What you have to do — Print exactly those lines that run from the beginning of the data to the line bearing "left hip: (237, 282)", inclusive.

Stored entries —
--- START ---

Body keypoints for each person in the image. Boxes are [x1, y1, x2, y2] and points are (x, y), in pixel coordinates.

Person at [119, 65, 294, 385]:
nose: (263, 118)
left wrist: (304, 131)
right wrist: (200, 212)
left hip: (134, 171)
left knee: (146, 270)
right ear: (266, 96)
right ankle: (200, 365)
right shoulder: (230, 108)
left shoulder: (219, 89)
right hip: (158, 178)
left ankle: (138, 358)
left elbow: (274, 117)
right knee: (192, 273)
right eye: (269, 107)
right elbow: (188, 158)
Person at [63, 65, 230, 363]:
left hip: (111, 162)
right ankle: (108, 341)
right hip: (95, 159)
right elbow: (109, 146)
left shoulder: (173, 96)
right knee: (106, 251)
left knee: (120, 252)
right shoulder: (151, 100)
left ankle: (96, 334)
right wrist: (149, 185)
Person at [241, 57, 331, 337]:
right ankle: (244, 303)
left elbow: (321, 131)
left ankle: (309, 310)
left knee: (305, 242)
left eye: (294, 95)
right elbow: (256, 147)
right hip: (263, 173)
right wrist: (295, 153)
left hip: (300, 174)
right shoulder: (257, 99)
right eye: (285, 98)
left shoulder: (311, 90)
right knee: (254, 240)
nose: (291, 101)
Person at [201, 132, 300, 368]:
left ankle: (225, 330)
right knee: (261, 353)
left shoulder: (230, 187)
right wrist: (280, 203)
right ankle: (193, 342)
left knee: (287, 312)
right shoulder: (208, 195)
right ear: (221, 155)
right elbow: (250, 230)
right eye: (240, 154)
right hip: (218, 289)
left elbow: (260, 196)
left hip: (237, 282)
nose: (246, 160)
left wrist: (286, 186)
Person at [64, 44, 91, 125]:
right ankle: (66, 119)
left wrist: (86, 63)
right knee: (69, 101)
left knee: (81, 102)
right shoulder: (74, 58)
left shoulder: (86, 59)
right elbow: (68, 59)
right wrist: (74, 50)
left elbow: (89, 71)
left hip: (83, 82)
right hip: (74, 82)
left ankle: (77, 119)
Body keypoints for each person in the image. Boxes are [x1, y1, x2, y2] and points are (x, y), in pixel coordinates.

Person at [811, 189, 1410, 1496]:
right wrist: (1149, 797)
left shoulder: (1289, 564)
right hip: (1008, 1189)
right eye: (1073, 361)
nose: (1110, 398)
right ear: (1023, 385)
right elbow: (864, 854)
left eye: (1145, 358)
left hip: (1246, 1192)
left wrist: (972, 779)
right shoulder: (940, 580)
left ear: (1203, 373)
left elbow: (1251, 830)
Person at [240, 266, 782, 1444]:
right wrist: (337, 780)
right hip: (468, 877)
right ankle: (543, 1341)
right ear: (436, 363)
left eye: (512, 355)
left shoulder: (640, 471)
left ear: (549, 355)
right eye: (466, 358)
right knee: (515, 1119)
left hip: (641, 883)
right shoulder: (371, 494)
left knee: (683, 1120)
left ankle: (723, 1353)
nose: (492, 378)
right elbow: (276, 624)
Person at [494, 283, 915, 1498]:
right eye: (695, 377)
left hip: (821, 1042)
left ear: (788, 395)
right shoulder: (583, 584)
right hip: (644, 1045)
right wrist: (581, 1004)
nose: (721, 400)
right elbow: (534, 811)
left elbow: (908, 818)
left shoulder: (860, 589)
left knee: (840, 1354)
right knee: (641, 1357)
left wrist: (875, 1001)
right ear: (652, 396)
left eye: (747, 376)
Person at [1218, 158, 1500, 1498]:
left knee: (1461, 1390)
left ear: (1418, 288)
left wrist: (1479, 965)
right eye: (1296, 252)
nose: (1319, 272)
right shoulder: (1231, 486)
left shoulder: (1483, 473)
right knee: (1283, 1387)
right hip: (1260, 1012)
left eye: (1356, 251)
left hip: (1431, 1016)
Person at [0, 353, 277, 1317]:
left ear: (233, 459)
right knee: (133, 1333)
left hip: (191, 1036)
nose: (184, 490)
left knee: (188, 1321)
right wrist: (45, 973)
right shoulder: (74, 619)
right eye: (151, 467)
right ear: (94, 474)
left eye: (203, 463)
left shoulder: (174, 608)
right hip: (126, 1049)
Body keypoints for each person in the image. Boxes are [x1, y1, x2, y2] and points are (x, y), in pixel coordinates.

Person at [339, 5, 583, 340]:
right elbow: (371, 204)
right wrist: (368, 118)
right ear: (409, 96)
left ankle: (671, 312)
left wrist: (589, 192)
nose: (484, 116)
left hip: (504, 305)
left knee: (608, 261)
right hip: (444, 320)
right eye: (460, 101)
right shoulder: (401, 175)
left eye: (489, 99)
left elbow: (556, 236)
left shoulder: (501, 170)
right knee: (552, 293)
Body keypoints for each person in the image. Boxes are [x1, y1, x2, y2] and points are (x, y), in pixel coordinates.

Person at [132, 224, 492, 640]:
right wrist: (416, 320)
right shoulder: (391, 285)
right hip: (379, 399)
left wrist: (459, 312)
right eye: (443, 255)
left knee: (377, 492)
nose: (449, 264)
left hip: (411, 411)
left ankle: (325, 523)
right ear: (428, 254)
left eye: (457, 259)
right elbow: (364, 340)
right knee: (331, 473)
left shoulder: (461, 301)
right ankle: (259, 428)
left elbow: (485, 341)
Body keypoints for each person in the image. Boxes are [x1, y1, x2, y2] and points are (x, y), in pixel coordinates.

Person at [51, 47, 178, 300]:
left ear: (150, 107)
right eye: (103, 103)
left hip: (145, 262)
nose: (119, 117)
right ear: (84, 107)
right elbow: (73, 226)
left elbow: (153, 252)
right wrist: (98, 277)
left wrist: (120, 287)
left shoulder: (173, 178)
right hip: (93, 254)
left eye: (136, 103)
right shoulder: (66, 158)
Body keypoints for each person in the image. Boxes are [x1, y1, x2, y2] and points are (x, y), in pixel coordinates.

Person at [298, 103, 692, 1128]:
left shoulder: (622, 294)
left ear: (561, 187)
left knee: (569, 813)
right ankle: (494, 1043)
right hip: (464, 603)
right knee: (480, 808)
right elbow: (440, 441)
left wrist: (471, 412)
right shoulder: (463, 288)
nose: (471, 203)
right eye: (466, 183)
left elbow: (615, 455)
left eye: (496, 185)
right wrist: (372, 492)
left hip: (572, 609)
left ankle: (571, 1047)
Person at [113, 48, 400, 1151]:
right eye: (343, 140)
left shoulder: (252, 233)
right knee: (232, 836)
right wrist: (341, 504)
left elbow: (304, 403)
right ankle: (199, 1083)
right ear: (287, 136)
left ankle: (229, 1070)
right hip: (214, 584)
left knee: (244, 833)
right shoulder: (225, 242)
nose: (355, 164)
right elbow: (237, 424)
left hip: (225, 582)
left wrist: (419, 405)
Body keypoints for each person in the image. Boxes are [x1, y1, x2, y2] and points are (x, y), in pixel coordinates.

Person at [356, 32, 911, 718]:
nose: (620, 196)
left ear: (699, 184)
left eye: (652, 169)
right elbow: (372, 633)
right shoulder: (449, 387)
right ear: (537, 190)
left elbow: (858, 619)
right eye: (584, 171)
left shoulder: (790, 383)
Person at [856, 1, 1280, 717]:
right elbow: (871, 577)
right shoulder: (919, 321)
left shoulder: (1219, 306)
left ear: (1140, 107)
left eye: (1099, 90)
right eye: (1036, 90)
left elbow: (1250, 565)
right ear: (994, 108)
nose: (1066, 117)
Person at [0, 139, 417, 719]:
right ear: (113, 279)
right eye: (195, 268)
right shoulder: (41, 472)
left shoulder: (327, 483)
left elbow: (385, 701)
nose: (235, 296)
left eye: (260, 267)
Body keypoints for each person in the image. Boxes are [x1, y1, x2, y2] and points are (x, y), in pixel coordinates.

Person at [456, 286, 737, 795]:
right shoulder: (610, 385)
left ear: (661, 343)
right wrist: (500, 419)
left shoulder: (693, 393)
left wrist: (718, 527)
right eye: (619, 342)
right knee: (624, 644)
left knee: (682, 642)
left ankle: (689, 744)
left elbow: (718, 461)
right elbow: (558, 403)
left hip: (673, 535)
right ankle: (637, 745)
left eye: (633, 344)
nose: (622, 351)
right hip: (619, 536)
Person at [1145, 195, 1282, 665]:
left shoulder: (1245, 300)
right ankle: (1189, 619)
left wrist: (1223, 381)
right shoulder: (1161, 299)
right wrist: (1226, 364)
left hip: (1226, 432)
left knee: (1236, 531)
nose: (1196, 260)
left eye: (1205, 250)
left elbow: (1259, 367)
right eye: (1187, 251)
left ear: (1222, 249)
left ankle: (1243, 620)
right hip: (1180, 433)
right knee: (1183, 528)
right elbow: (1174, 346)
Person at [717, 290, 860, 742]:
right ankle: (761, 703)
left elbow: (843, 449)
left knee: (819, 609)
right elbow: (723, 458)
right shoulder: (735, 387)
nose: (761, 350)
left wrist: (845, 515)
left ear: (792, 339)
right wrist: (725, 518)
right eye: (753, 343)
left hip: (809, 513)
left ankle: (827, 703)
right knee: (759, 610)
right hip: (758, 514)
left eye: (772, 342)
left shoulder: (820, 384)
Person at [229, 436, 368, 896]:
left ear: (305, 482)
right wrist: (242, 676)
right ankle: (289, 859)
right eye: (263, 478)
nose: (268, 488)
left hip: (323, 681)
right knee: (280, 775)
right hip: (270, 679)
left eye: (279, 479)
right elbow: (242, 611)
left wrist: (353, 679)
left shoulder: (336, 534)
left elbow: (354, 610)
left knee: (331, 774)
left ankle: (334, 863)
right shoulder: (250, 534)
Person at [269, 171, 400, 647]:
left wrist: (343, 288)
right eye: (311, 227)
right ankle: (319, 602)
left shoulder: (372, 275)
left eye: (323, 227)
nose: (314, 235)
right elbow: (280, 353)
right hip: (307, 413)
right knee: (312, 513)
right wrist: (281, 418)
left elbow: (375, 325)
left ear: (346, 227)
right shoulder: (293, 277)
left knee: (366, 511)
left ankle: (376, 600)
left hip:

--- END ---

Exercise output —
Body keypoints for each person in the image. Boxes are [x1, y1, x2, y2] and points are (x, y), in pixel coordinates.

Person at [119, 65, 294, 385]:
nose: (263, 118)
left wrist: (304, 131)
right wrist: (200, 212)
left hip: (134, 171)
left knee: (146, 270)
right ear: (266, 96)
right ankle: (200, 365)
right shoulder: (230, 108)
left shoulder: (219, 89)
right hip: (158, 178)
left ankle: (138, 358)
left elbow: (274, 117)
right knee: (192, 273)
right eye: (269, 107)
right elbow: (188, 158)
Person at [63, 65, 230, 363]:
left hip: (111, 162)
right ankle: (108, 341)
right hip: (95, 159)
right elbow: (109, 146)
left shoulder: (173, 96)
right knee: (106, 251)
left knee: (120, 252)
right shoulder: (151, 100)
left ankle: (96, 334)
right wrist: (149, 185)
Person at [241, 57, 331, 337]:
right ankle: (244, 303)
left elbow: (321, 131)
left ankle: (309, 310)
left knee: (305, 242)
left eye: (294, 95)
right elbow: (256, 147)
right hip: (263, 173)
right wrist: (295, 153)
left hip: (300, 174)
right shoulder: (257, 99)
right eye: (285, 98)
left shoulder: (311, 90)
right knee: (254, 240)
nose: (291, 101)
Person at [201, 132, 300, 368]:
left ankle: (225, 330)
right knee: (261, 353)
left shoulder: (230, 187)
right wrist: (280, 203)
right ankle: (193, 342)
left knee: (287, 312)
right shoulder: (208, 195)
right ear: (221, 155)
right elbow: (250, 230)
right eye: (240, 154)
right hip: (218, 289)
left elbow: (260, 196)
left hip: (237, 282)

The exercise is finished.